While her love for soccer has always come first, she knew one sport deserved to take the spotlight this spring.
"Track took precedence mostly because it's the real time for the season and I just told them that's how it's going to work and I'll let them know if it's ever overbearing," she said.
So far, it hasn't. In fact, training for one has always seamlessly led into training for the other.
"I've got to say, as difficult as it may sound, her performances have not been affected. She's actually doing better," assistant track and field coach Scott Van Sickle said. "She's just managing it so well, that we're staying out of the way."
She wasn't letting any opportunity pass by. Nelson tore her ACL during her freshman year, leaving her sidelined for her first seasons, and missing her second due to the COVID-19 pause. Cross-training in track is now giving her the confidence to return to the pitch for full contact.
"Just getting out there and competing and realizing, 'okay, my body is not going to break down,' I think that really translated to the soccer field," Fickes said. "We saw an immense difference in Amena's play."
Her sprint coach agrees.
"[Fickes has] seen the speed transition to the soccer field. So he'll say to us, whatever you're doing, keep doing it, because it's working over here too," Van Sickle said.
For those keeping score at home, that's two concurrent sports, plus add in a major in mechanical engineering. Nelson said the first two years were tough to balance, but she's finally seeing the light at the end of the busy tunnel.
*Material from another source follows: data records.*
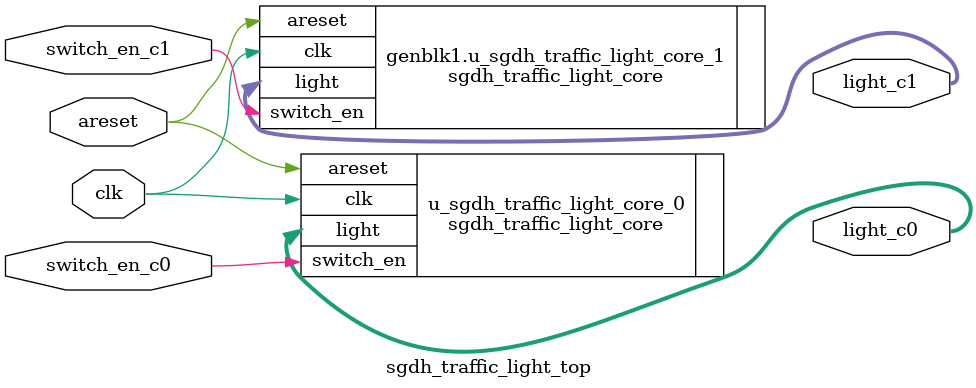
<source format=v>

`include "common_defines.vh"

module sgdh_traffic_light_top #(
// Timing parameters (for simulation purposes, you can adjust as needed)
    parameter RED_TIME_C0       = 3, 
    parameter YELLOW_TIME_C0    = 1, 
    parameter GREEN_TIME_C0     = 2,
    parameter RED_TIME_C1       = 3, 
    parameter YELLOW_TIME_C1    = 1, 
    parameter GREEN_TIME_C1     = 2
) (
    input clk,
    input areset,
    input switch_en_c0,
    input switch_en_c1,
    output [2:0] light_c0, // 3-bit output to represent red, yellow, green lights
    output [2:0] light_c1 // For core 1
);

sgdh_traffic_light_core #(
    .RED_TIME       (RED_TIME_C0       ), 
    .YELLOW_TIME    (YELLOW_TIME_C0    ), 
    .GREEN_TIME     (GREEN_TIME_C0     )
) u_sgdh_traffic_light_core_0 (
    .clk            (clk),
    .areset         (areset),
    .switch_en      (switch_en_c0),
    .light          (light_c0) 
);

generate
  if ((RED_TIME_C1 == 0 ) || (YELLOW_TIME_C1 == 0) || (GREEN_TIME_C1 == 0)) begin 
    // no generate
    assign light_c1 = 0;
  end 
  else begin
  sgdh_traffic_light_core #(
    .RED_TIME       (RED_TIME_C1       ), 
    .YELLOW_TIME    (YELLOW_TIME_C1    ), 
    .GREEN_TIME     (GREEN_TIME_C1     )
) u_sgdh_traffic_light_core_1 (
    .clk            (clk),
    .areset         (areset),
    .switch_en      (switch_en_c1),
    .light          (light_c1) 
);
  end    
endgenerate

endmodule
</source>
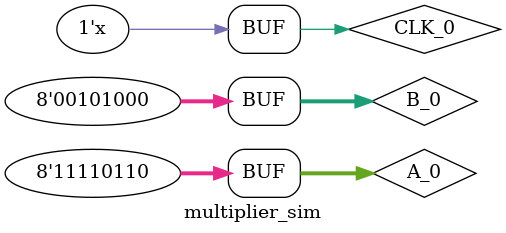
<source format=v>
`timescale 1ns / 1ps


module multiplier_sim(
    );
reg [7:0]A_0;
reg [7:0]B_0;
reg CLK_0;
wire [15:0]P_0;

    multiplier_8x8_wrapper uut(A_0,
    B_0,
    CLK_0,
    P_0);
    
    always #10 CLK_0 = ~ CLK_0;
    initial begin
        CLK_0 = 0;
        A_0 = -30;
        B_0 = 40;
        #20;
        A_0 = -20;
        B_0 = 40;
        #20;
        A_0 = -10;
        B_0 = 40;
    end
    
endmodule

</source>
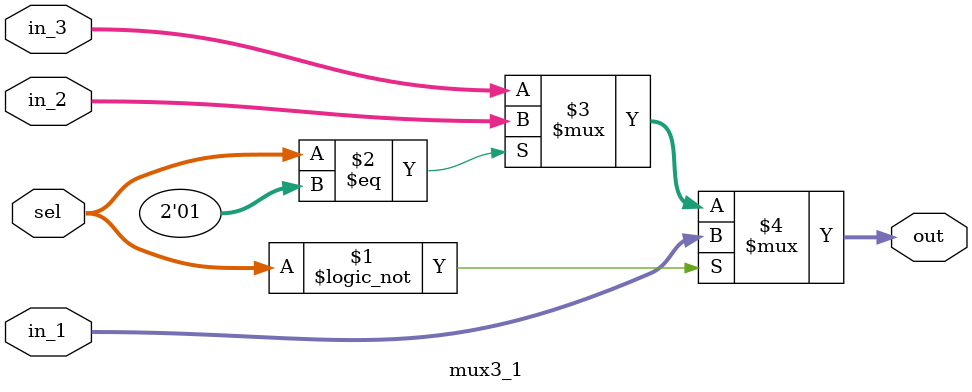
<source format=v>
module mux3_1(
input  wire [31:0]in_1, 
input  wire [31:0]in_2,
input  wire [31:0]in_3,
input  wire [1:0] sel,
output wire [31:0]out);
  
assign out = (sel == 2'b00)? in_1 :
              (sel == 2'b01)? in_2:in_3 ;
  
  
endmodule
</source>
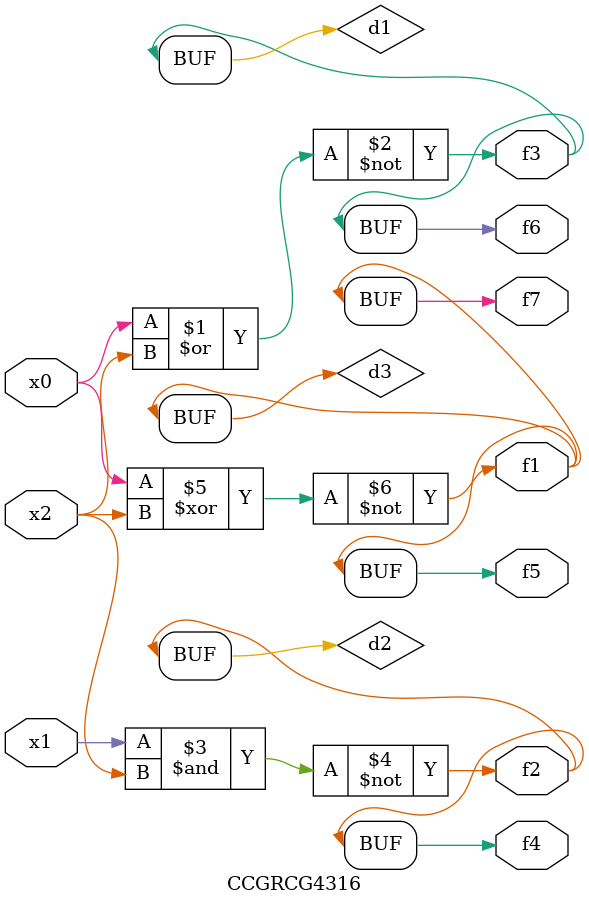
<source format=v>
module CCGRCG4316(
	input x0, x1, x2,
	output f1, f2, f3, f4, f5, f6, f7
);

	wire d1, d2, d3;

	nor (d1, x0, x2);
	nand (d2, x1, x2);
	xnor (d3, x0, x2);
	assign f1 = d3;
	assign f2 = d2;
	assign f3 = d1;
	assign f4 = d2;
	assign f5 = d3;
	assign f6 = d1;
	assign f7 = d3;
endmodule

</source>
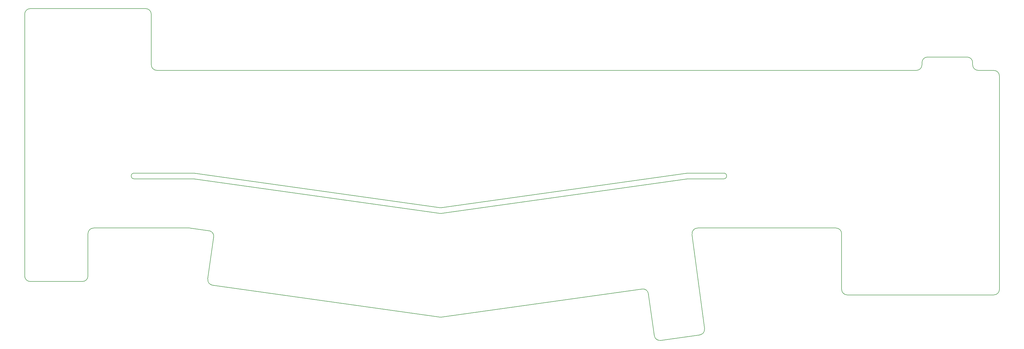
<source format=gm1>
G04 #@! TF.GenerationSoftware,KiCad,Pcbnew,(5.1.4)-1*
G04 #@! TF.CreationDate,2020-10-14T03:50:37-04:00*
G04 #@! TF.ProjectId,kurage,6b757261-6765-42e6-9b69-6361645f7063,rev?*
G04 #@! TF.SameCoordinates,Original*
G04 #@! TF.FileFunction,Profile,NP*
%FSLAX46Y46*%
G04 Gerber Fmt 4.6, Leading zero omitted, Abs format (unit mm)*
G04 Created by KiCad (PCBNEW (5.1.4)-1) date 2020-10-14 03:50:37*
%MOMM*%
%LPD*%
G04 APERTURE LIST*
%ADD10C,0.200000*%
G04 APERTURE END LIST*
D10*
X321926512Y-53124393D02*
G75*
G02X323926518Y-55124381I9J-1999997D01*
G01*
X135099518Y-145703693D02*
G75*
G02X134542822Y-145703685I-278322J1980553D01*
G01*
X331451521Y-57888282D02*
G75*
G02X333451521Y-59888284I-1J-2000001D01*
G01*
X333451518Y-135799281D02*
G75*
G02X331451519Y-137799290I-2000004J-5D01*
G01*
X305926515Y-55888287D02*
X305926522Y-55124389D01*
X224198925Y-116247942D02*
G75*
G02X226181814Y-113986889I1982890J261053D01*
G01*
X277351520Y-135799288D02*
X277351520Y-115986888D01*
X275351518Y-113986889D02*
X226181814Y-113986889D01*
X325926520Y-57888289D02*
X331451517Y-57888283D01*
X323926518Y-55124381D02*
X323926519Y-55888288D01*
X307926518Y-53124387D02*
X321926517Y-53124386D01*
X325926518Y-57888287D02*
G75*
G02X323926519Y-55888288I0J1999999D01*
G01*
X275351516Y-113986886D02*
G75*
G02X277351520Y-115986888I1J-2000003D01*
G01*
X224199002Y-116248514D02*
X228623165Y-149777725D01*
X331451519Y-137799290D02*
X279351521Y-137799283D01*
X134542822Y-145703685D02*
X53768162Y-134350476D01*
X333451519Y-59888282D02*
X333451515Y-135799285D01*
X134555672Y-108794725D02*
X47099333Y-96506691D01*
X235489123Y-96487235D02*
X222794406Y-96487234D01*
X222515961Y-96506714D02*
X135112387Y-108794701D01*
X279351524Y-137799282D02*
G75*
G02X277351520Y-135799288I-5J1999999D01*
G01*
X305926519Y-55888289D02*
G75*
G02X303926518Y-57888284I-1999998J3D01*
G01*
X305926520Y-55124391D02*
G75*
G02X307926518Y-53124387I2000001J3D01*
G01*
X53768007Y-134350456D02*
G75*
G02X52066020Y-132091419I278525J1980512D01*
G01*
X135102608Y-106721983D02*
X222438378Y-94457367D01*
X52459807Y-114930186D02*
X45891716Y-114006377D01*
X46821053Y-96487238D02*
X25842622Y-96487237D01*
X206427629Y-135679685D02*
G75*
G02X208686501Y-137381883I278337J-1980535D01*
G01*
X45613371Y-113986883D02*
G75*
G02X45891716Y-114006377I-217J-2000003D01*
G01*
X213040000Y-153988573D02*
X226921057Y-152037485D01*
X236489116Y-95487234D02*
G75*
G02X235489123Y-96487235I-999997J-4D01*
G01*
X-13029566Y-37888281D02*
G75*
G02X-11029569Y-35888288I1999995J-2D01*
G01*
X52066020Y-132091419D02*
X54161755Y-117189217D01*
X228625556Y-149795861D02*
G75*
G02X226921057Y-152037485I-1982885J-261092D01*
G01*
X135112365Y-108794705D02*
G75*
G02X134555672Y-108794725I-278419J1980529D01*
G01*
X45613156Y-113986888D02*
X11470427Y-113986888D01*
X9470435Y-115986886D02*
G75*
G02X11470427Y-113986888I1999995J3D01*
G01*
X135099529Y-145703679D02*
X206427631Y-135679683D01*
X24842617Y-95437940D02*
G75*
G02X25842618Y-94437935I1000003J2D01*
G01*
X29970428Y-35888292D02*
G75*
G02X31970427Y-37888285I3J-1999996D01*
G01*
X31970427Y-37888285D02*
X31970430Y-55888282D01*
X213039960Y-153988577D02*
G75*
G02X210781087Y-152286376I-278336J1980537D01*
G01*
X47221312Y-94457377D02*
X134546307Y-106721978D01*
X9470427Y-131036885D02*
G75*
G02X7470429Y-133036881I-1999997J1D01*
G01*
X46942964Y-94437939D02*
G75*
G02X47221312Y-94457377I186J-1999998D01*
G01*
X33970427Y-57888289D02*
G75*
G02X31970430Y-55888282I5J2000002D01*
G01*
X-11029569Y-35888288D02*
X29970430Y-35888288D01*
X7470429Y-133036881D02*
X-11029569Y-133036886D01*
X25842616Y-96487232D02*
G75*
G02X24842619Y-95487231I2J999999D01*
G01*
X235489120Y-94437941D02*
G75*
G02X236489116Y-95437937I0J-999996D01*
G01*
X222716503Y-94437936D02*
X235489113Y-94437935D01*
X222438157Y-94457400D02*
G75*
G02X222716503Y-94437936I278350J-1980535D01*
G01*
X25842618Y-94437935D02*
X46943147Y-94437936D01*
X9470425Y-115986889D02*
X9470428Y-131036886D01*
X222516058Y-96506697D02*
G75*
G02X222794405Y-96487233I278345J-1980543D01*
G01*
X-13029570Y-37888287D02*
X-13029574Y-131036886D01*
X208686501Y-137381883D02*
X210781087Y-152286376D01*
X33970428Y-57888280D02*
X303926518Y-57888284D01*
X52459774Y-114930182D02*
G75*
G02X54161755Y-117189217I-278527J-1980508D01*
G01*
X228623165Y-149777725D02*
X228625491Y-149795324D01*
X236489116Y-95437937D02*
X236489120Y-95487238D01*
X24842619Y-95487231D02*
X24842617Y-95437936D01*
X-11029571Y-133036889D02*
G75*
G02X-13029574Y-131036886I0J2000003D01*
G01*
X135102998Y-106721928D02*
G75*
G02X134546307Y-106721978I-278525J1980507D01*
G01*
X46820987Y-96487237D02*
G75*
G02X47099333Y-96506691I67J-1999996D01*
G01*
M02*

</source>
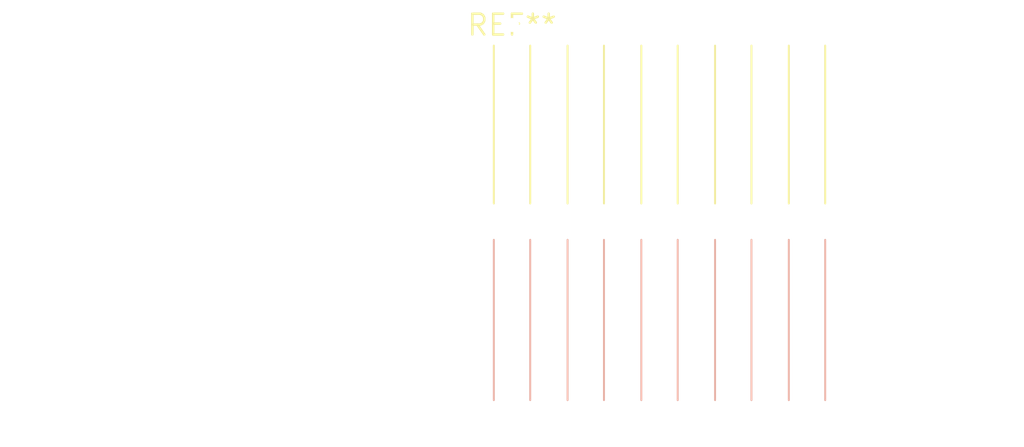
<source format=kicad_pcb>
(kicad_pcb (version 20240108) (generator pcbnew)

  (general
    (thickness 1.6)
  )

  (paper "A4")
  (layers
    (0 "F.Cu" signal)
    (31 "B.Cu" signal)
    (32 "B.Adhes" user "B.Adhesive")
    (33 "F.Adhes" user "F.Adhesive")
    (34 "B.Paste" user)
    (35 "F.Paste" user)
    (36 "B.SilkS" user "B.Silkscreen")
    (37 "F.SilkS" user "F.Silkscreen")
    (38 "B.Mask" user)
    (39 "F.Mask" user)
    (40 "Dwgs.User" user "User.Drawings")
    (41 "Cmts.User" user "User.Comments")
    (42 "Eco1.User" user "User.Eco1")
    (43 "Eco2.User" user "User.Eco2")
    (44 "Edge.Cuts" user)
    (45 "Margin" user)
    (46 "B.CrtYd" user "B.Courtyard")
    (47 "F.CrtYd" user "F.Courtyard")
    (48 "B.Fab" user)
    (49 "F.Fab" user)
    (50 "User.1" user)
    (51 "User.2" user)
    (52 "User.3" user)
    (53 "User.4" user)
    (54 "User.5" user)
    (55 "User.6" user)
    (56 "User.7" user)
    (57 "User.8" user)
    (58 "User.9" user)
  )

  (setup
    (pad_to_mask_clearance 0)
    (pcbplotparams
      (layerselection 0x00010fc_ffffffff)
      (plot_on_all_layers_selection 0x0000000_00000000)
      (disableapertmacros false)
      (usegerberextensions false)
      (usegerberattributes false)
      (usegerberadvancedattributes false)
      (creategerberjobfile false)
      (dashed_line_dash_ratio 12.000000)
      (dashed_line_gap_ratio 3.000000)
      (svgprecision 4)
      (plotframeref false)
      (viasonmask false)
      (mode 1)
      (useauxorigin false)
      (hpglpennumber 1)
      (hpglpenspeed 20)
      (hpglpendiameter 15.000000)
      (dxfpolygonmode false)
      (dxfimperialunits false)
      (dxfusepcbnewfont false)
      (psnegative false)
      (psa4output false)
      (plotreference false)
      (plotvalue false)
      (plotinvisibletext false)
      (sketchpadsonfab false)
      (subtractmaskfromsilk false)
      (outputformat 1)
      (mirror false)
      (drillshape 1)
      (scaleselection 1)
      (outputdirectory "")
    )
  )

  (net 0 "")

  (footprint "SolderWire-0.25sqmm_1x05_P4.5mm_D0.65mm_OD2mm_Relief2x" (layer "F.Cu") (at 0 0))

)

</source>
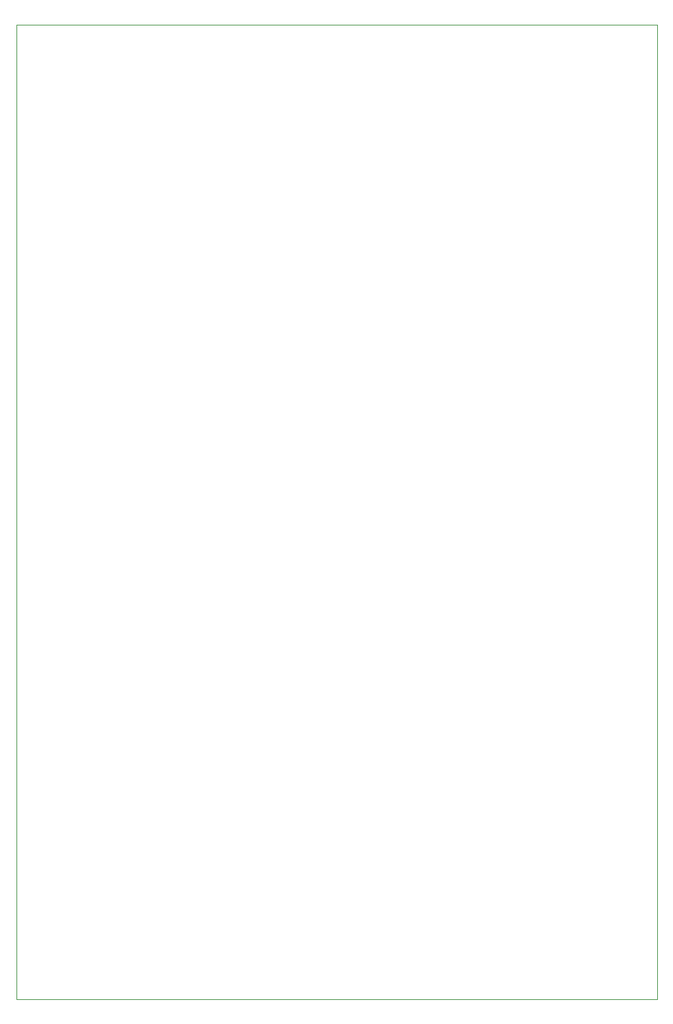
<source format=gbr>
G04 #@! TF.GenerationSoftware,KiCad,Pcbnew,(5.1.9)-1*
G04 #@! TF.CreationDate,2021-01-23T22:28:56+01:00*
G04 #@! TF.ProjectId,SNModule,534e4d6f-6475-46c6-952e-6b696361645f,rev?*
G04 #@! TF.SameCoordinates,Original*
G04 #@! TF.FileFunction,Profile,NP*
%FSLAX46Y46*%
G04 Gerber Fmt 4.6, Leading zero omitted, Abs format (unit mm)*
G04 Created by KiCad (PCBNEW (5.1.9)-1) date 2021-01-23 22:28:56*
%MOMM*%
%LPD*%
G01*
G04 APERTURE LIST*
G04 #@! TA.AperFunction,Profile*
%ADD10C,0.050000*%
G04 #@! TD*
G04 APERTURE END LIST*
D10*
X26000000Y-37000000D02*
X26000000Y-157000000D01*
X105000000Y-37000000D02*
X26000000Y-37000000D01*
X105000000Y-157000000D02*
X105000000Y-37000000D01*
X26000000Y-157000000D02*
X105000000Y-157000000D01*
M02*

</source>
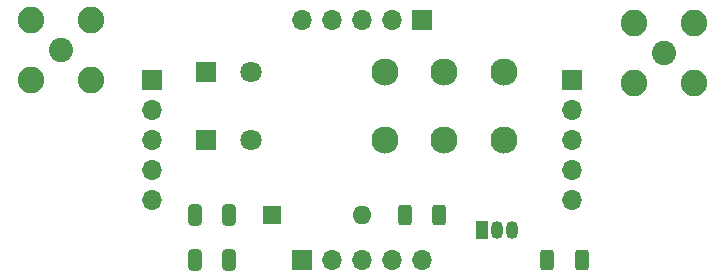
<source format=gbr>
%TF.GenerationSoftware,KiCad,Pcbnew,9.0.6*%
%TF.CreationDate,2026-01-07T20:23:40-06:00*%
%TF.ProjectId,K9HZ_100W_11band_LPF-TR-carrier_01_06_26,4b39485a-5f31-4303-9057-5f313162616e,rev?*%
%TF.SameCoordinates,Original*%
%TF.FileFunction,Soldermask,Top*%
%TF.FilePolarity,Negative*%
%FSLAX46Y46*%
G04 Gerber Fmt 4.6, Leading zero omitted, Abs format (unit mm)*
G04 Created by KiCad (PCBNEW 9.0.6) date 2026-01-07 20:23:40*
%MOMM*%
%LPD*%
G01*
G04 APERTURE LIST*
G04 Aperture macros list*
%AMRoundRect*
0 Rectangle with rounded corners*
0 $1 Rounding radius*
0 $2 $3 $4 $5 $6 $7 $8 $9 X,Y pos of 4 corners*
0 Add a 4 corners polygon primitive as box body*
4,1,4,$2,$3,$4,$5,$6,$7,$8,$9,$2,$3,0*
0 Add four circle primitives for the rounded corners*
1,1,$1+$1,$2,$3*
1,1,$1+$1,$4,$5*
1,1,$1+$1,$6,$7*
1,1,$1+$1,$8,$9*
0 Add four rect primitives between the rounded corners*
20,1,$1+$1,$2,$3,$4,$5,0*
20,1,$1+$1,$4,$5,$6,$7,0*
20,1,$1+$1,$6,$7,$8,$9,0*
20,1,$1+$1,$8,$9,$2,$3,0*%
G04 Aperture macros list end*
%ADD10C,2.250000*%
%ADD11RoundRect,0.250000X-0.312500X-0.625000X0.312500X-0.625000X0.312500X0.625000X-0.312500X0.625000X0*%
%ADD12C,2.300000*%
%ADD13R,1.800000X1.800000*%
%ADD14C,1.800000*%
%ADD15RoundRect,0.250000X0.325000X0.650000X-0.325000X0.650000X-0.325000X-0.650000X0.325000X-0.650000X0*%
%ADD16R,1.700000X1.700000*%
%ADD17O,1.700000X1.700000*%
%ADD18R,1.600000X1.600000*%
%ADD19O,1.600000X1.600000*%
%ADD20R,1.050000X1.500000*%
%ADD21O,1.050000X1.500000*%
%ADD22C,2.050000*%
G04 APERTURE END LIST*
D10*
%TO.C,*%
X115062000Y-78994000D03*
%TD*%
%TO.C,*%
X115062000Y-84074000D03*
%TD*%
%TO.C,*%
X69088000Y-78740000D03*
%TD*%
D11*
%TO.C,R2*%
X107757500Y-99060000D03*
X110682500Y-99060000D03*
%TD*%
%TO.C,R1*%
X95692500Y-95250000D03*
X98617500Y-95250000D03*
%TD*%
D10*
%TO.C,*%
X120142000Y-84074000D03*
%TD*%
D12*
%TO.C,K2*%
X99020000Y-88900000D03*
X93980000Y-88900000D03*
X104060000Y-88900000D03*
D13*
X78860000Y-88900000D03*
D14*
X82640000Y-88900000D03*
%TD*%
D15*
%TO.C,C1*%
X80850000Y-95250000D03*
X77900000Y-95250000D03*
%TD*%
D16*
%TO.C,J22.2*%
X74295000Y-83820000D03*
D17*
X74295000Y-86360000D03*
X74295000Y-88900000D03*
X74295000Y-91440000D03*
X74295000Y-93980000D03*
%TD*%
D12*
%TO.C,K1*%
X99020000Y-83185000D03*
X93980000Y-83185000D03*
X104060000Y-83185000D03*
D13*
X78860000Y-83185000D03*
D14*
X82640000Y-83185000D03*
%TD*%
D18*
%TO.C,D1*%
X84455000Y-95250000D03*
D19*
X92075000Y-95250000D03*
%TD*%
D15*
%TO.C,C2*%
X80850000Y-99060000D03*
X77900000Y-99060000D03*
%TD*%
D20*
%TO.C,Q1*%
X102235000Y-96520000D03*
D21*
X103505000Y-96520000D03*
X104775000Y-96520000D03*
%TD*%
D16*
%TO.C,J23.2*%
X86995000Y-99060000D03*
D17*
X89535000Y-99060000D03*
X92075000Y-99060000D03*
X94615000Y-99060000D03*
X97155000Y-99060000D03*
%TD*%
D10*
%TO.C,*%
X120142000Y-78994000D03*
%TD*%
D16*
%TO.C,J23.1*%
X97155000Y-78740000D03*
D17*
X94615000Y-78740000D03*
X92075000Y-78740000D03*
X89535000Y-78740000D03*
X86995000Y-78740000D03*
%TD*%
D22*
%TO.C,*%
X117602000Y-81534000D03*
%TD*%
D16*
%TO.C,J22.1*%
X109855000Y-83820000D03*
D17*
X109855000Y-86360000D03*
X109855000Y-88900000D03*
X109855000Y-91440000D03*
X109855000Y-93980000D03*
%TD*%
D10*
%TO.C,*%
X69088000Y-83820000D03*
%TD*%
D22*
%TO.C,*%
X66548000Y-81280000D03*
%TD*%
D10*
%TO.C,*%
X64008000Y-78740000D03*
%TD*%
%TO.C,*%
X64008000Y-83820000D03*
%TD*%
M02*

</source>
"I've been challenged a lot more than I'm used to. Being at this school is very academically challenging for me," she said. "I can tell that it's worth it in the end because I have such a passion for it, and I would never go through this if I could never see that in the end."
While she can always lean on both coaches for support, one of them has true experience in her situation.
"I'm in a unique spot in that I went here, so I know what they've been through," Van Sickle said. "These kids thrive on routine. She has to be on top of her studies, her school schedule, her track schedule, and everything has to be in line, so the routine works better for her."
The 1996 mathematics and computer science grad may be able to commiserate with the classwork, but would he ever recommend anyone else taking on her extracurricular load?
"We've had some other crossover sports, but two at the same time, it would have to be the right kid," Van Sickle said.